20130806-173210.jpgDuring Sojourners CEO Jim Wallis’ recent appearance on HBO’s Real Time with Bill Maher, he dodged host Bill Maher’s pointed question regarding LGBT rights by claiming how “Jesus didn’t talk about homosexuality.” Instead, this progressive evangelical leader continued to kick LGBT people under the civil rights bus by directing the conversation toward immigration reform and quoting those verses in Matthew 25 that address the need to welcome and care for the stranger.

While Wallis encourages Christians to speak out for a more inclusive America, he warns LGBT activists to stay out of this debate because now is the wrong place and time to resolve such a contentious issue. Jim Aravosis, editor of AMERICAblog, corrects any assumption that LGBT advocacy on immigration reform represents a move to legalise same-sex marriage. “It’s about gay couples being ripped apart by the US immigration system because their relationships aren’t recognised as legitimate. If they were straight, their spouses could stay. But because they’re gay, they can’t.”
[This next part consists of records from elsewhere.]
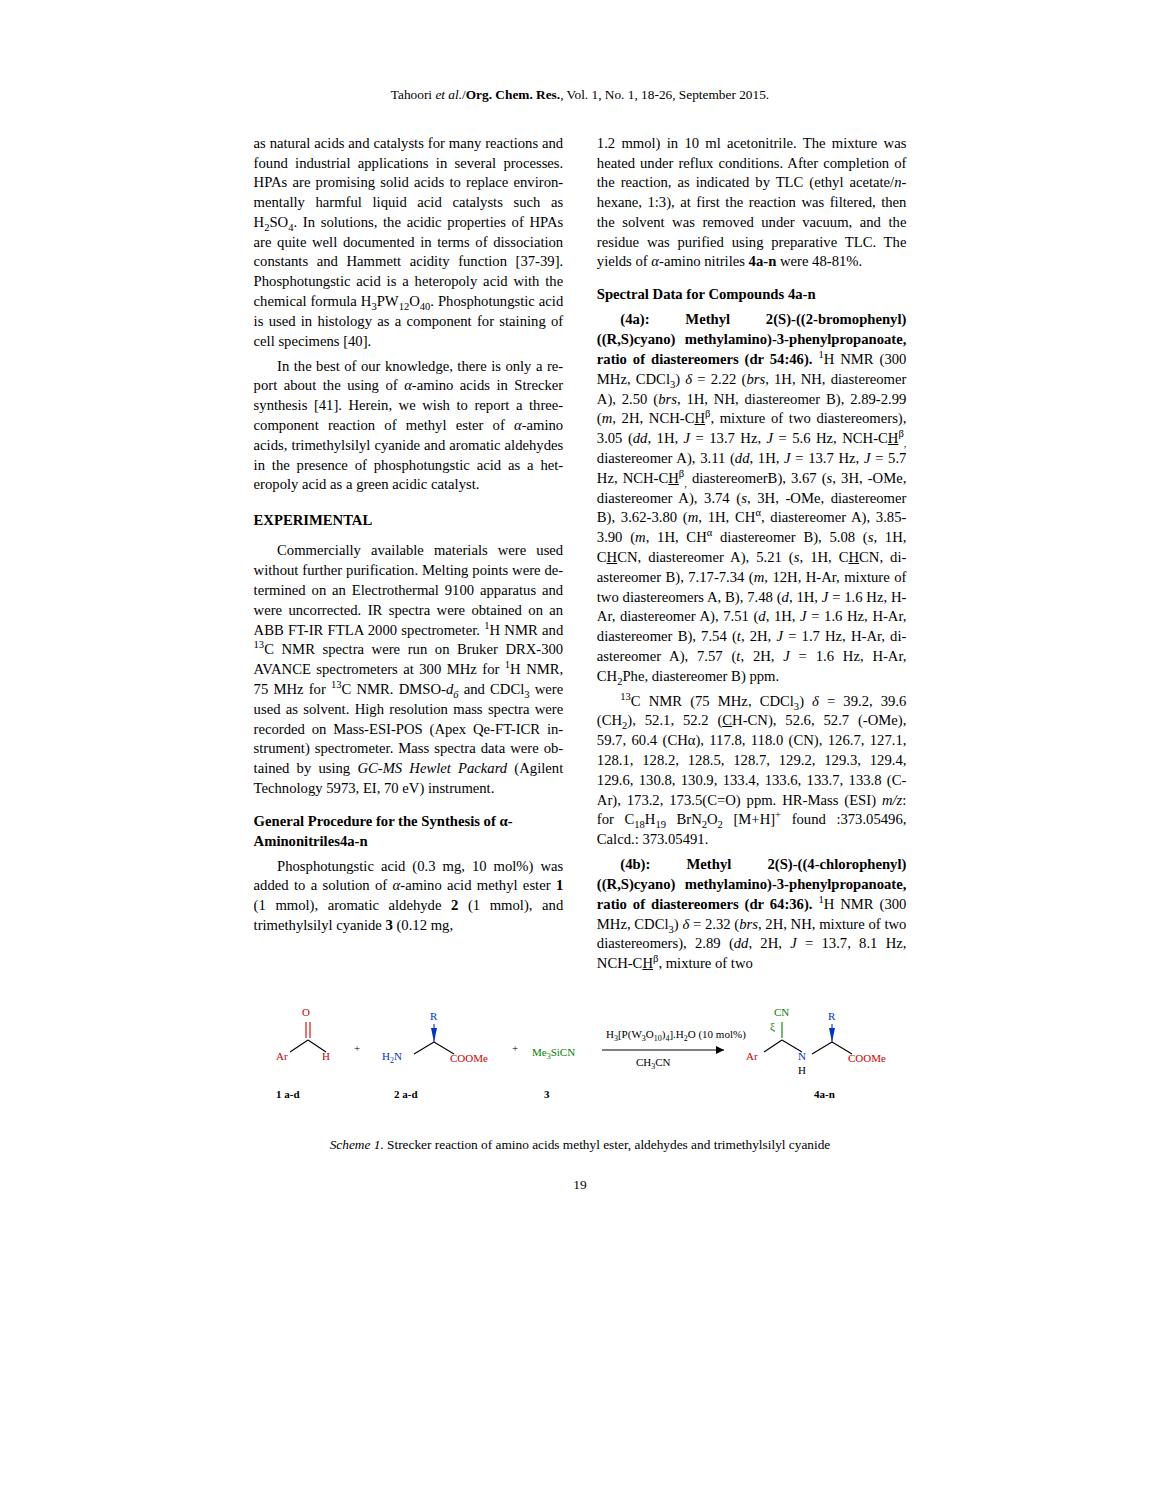Tahoori et al./Org. Chem. Res., Vol. 1, No. 1, 18-26, September 2015.
as natural acids and catalysts for many reactions and found industrial applications in several processes. HPAs are promising solid acids to replace environmentally harmful liquid acid catalysts such as H2SO4. In solutions, the acidic properties of HPAs are quite well documented in terms of dissociation constants and Hammett acidity function [37-39]. Phosphotungstic acid is a heteropoly acid with the chemical formula H3PW12O40. Phosphotungstic acid is used in histology as a component for staining of cell specimens [40].
In the best of our knowledge, there is only a report about the using of α-amino acids in Strecker synthesis [41]. Herein, we wish to report a three-component reaction of methyl ester of α-amino acids, trimethylsilyl cyanide and aromatic aldehydes in the presence of phosphotungstic acid as a heteropoly acid as a green acidic catalyst.
EXPERIMENTAL
Commercially available materials were used without further purification. Melting points were determined on an Electrothermal 9100 apparatus and were uncorrected. IR spectra were obtained on an ABB FT-IR FTLA 2000 spectrometer. 1H NMR and 13C NMR spectra were run on Bruker DRX-300 AVANCE spectrometers at 300 MHz for 1H NMR, 75 MHz for 13C NMR. DMSO-d6 and CDCl3 were used as solvent. High resolution mass spectra were recorded on Mass-ESI-POS (Apex Qe-FT-ICR instrument) spectrometer. Mass spectra data were obtained by using GC-MS Hewlet Packard (Agilent Technology 5973, EI, 70 eV) instrument.
General Procedure for the Synthesis of α-Aminonitriles4a-n
Phosphotungstic acid (0.3 mg, 10 mol%) was added to a solution of α-amino acid methyl ester 1 (1 mmol), aromatic aldehyde 2 (1 mmol), and trimethylsilyl cyanide 3 (0.12 mg,
1.2 mmol) in 10 ml acetonitrile. The mixture was heated under reflux conditions. After completion of the reaction, as indicated by TLC (ethyl acetate/n-hexane, 1:3), at first the reaction was filtered, then the solvent was removed under vacuum, and the residue was purified using preparative TLC. The yields of α-amino nitriles 4a-n were 48-81%.
Spectral Data for Compounds 4a-n
(4a): Methyl 2(S)-((2-bromophenyl)((R,S)cyano) methylamino)-3-phenylpropanoate, ratio of diastereomers (dr 54:46). 1H NMR (300 MHz, CDCl3) δ = 2.22 (brs, 1H, NH, diastereomer A), 2.50 (brs, 1H, NH, diastereomer B), 2.89-2.99 (m, 2H, NCH-CHβ, mixture of two diastereomers), 3.05 (dd, 1H, J = 13.7 Hz, J = 5.6 Hz, NCH-CHβ, diastereomer A), 3.11 (dd, 1H, J = 13.7 Hz, J = 5.7 Hz, NCH-CHβ, diastereomerB), 3.67 (s, 3H, -OMe, diastereomer A), 3.74 (s, 3H, -OMe, diastereomer B), 3.62-3.80 (m, 1H, CHα, diastereomer A), 3.85-3.90 (m, 1H, CHα diastereomer B), 5.08 (s, 1H, CHCN, diastereomer A), 5.21 (s, 1H, CHCN, diastereomer B), 7.17-7.34 (m, 12H, H-Ar, mixture of two diastereomers A, B), 7.48 (d, 1H, J = 1.6 Hz, H-Ar, diastereomer A), 7.51 (d, 1H, J = 1.6 Hz, H-Ar, diastereomer B), 7.54 (t, 2H, J = 1.7 Hz, H-Ar, diastereomer A), 7.57 (t, 2H, J = 1.6 Hz, H-Ar, CH2Phe, diastereomer B) ppm.
13C NMR (75 MHz, CDCl3) δ = 39.2, 39.6 (CH2), 52.1, 52.2 (CH-CN), 52.6, 52.7 (-OMe), 59.7, 60.4 (CHα), 117.8, 118.0 (CN), 126.7, 127.1, 128.1, 128.2, 128.5, 128.7, 129.2, 129.3, 129.4, 129.6, 130.8, 130.9, 133.4, 133.6, 133.7, 133.8 (C-Ar), 173.2, 173.5(C=O) ppm. HR-Mass (ESI) m/z: for C18H19 BrN2O2 [M+H]+ found :373.05496, Calcd.: 373.05491.
(4b): Methyl 2(S)-((4-chlorophenyl)((R,S)cyano) methylamino)-3-phenylpropanoate, ratio of diastereomers (dr 64:36). 1H NMR (300 MHz, CDCl3) δ = 2.32 (brs, 2H, NH, mixture of two diastereomers), 2.89 (dd, 2H, J = 13.7, 8.1 Hz, NCH-CHβ, mixture of two
O Ar H + H2N R COOMe + Me3SiCN H3[P(W3O10)4].H2O (10 mol%) CH3CN CN ξ Ar N H R COOMe 1 a-d 2 a-d 3 4a-n
Scheme 1. Strecker reaction of amino acids methyl ester, aldehydes and trimethylsilyl cyanide
19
When promoting his latest book in April 2013, Wallis’ agreed that same-sex couples should be included in the need for the overall renewal of marriage in contemporary culture. While his views on LGBT rights seem to have shifted slightly from 2011 when Sojourners rejected an LGBT welcome ad from the pro-LGBT Christian organisation Believe Out Loud (www.believeoutloud.com), Sarah Posner notes at Religion Dispatches, “Wallis doesn’t come right out and say he supports marriage equality, but embarks on a Heritage Foundation-inflected lecture about ‘recovenanting, reestablishing, renewing marriage.'”

In The Guardian’s “Belief” section, Jim Naughton debunked Wallis’ claim to represent the religious left while pandering to the religious right on this key issue.

Either one is the face of a movement whose values one embraces and espouses, or one practises circumspection to play the honest broker, the great convener, the architect of the grand synthesis. Wallis still wants to be both, and this is now manifestly unhelpful to LGBT people and their supporters.

Even though Wallis latest book title claims he’s On God’s Side, do his media friendly soundbites about Jesus’ love for the least of these include LGBT people? If so, what prevents him from uniting with those religious leaders and secular voices who have strived for decades to create spaces that welcome the contributions of women, people of colour and LGBT people? In particular, how will he champion the rights of binational gay and lesbian couples?

These questions should be asked yet again when Wallis arrives in the UK later this month to speak at the Greenbelt Festival. Hopefully, these attendees will require this self-proclaimed progressive evangelical leader to demonstrate prophetic action regarding LGBT rights instead of issuing vague platitudes.

Meanwhile, during a visit to the US Embassy in London, Secretary of State John Kerry stated the State Department was “tearing down an unjust and an unfair barrier that for too long stood in the way of same-sex families being able to travel as a family to the United States.” Effective immediately, the U.S. visa system will now treat same-sex married couples just as it does other married couples in issuing spousal visas.

So looks like the rest of the country is moving ahead while Wallis and his ilk continue to be left behind.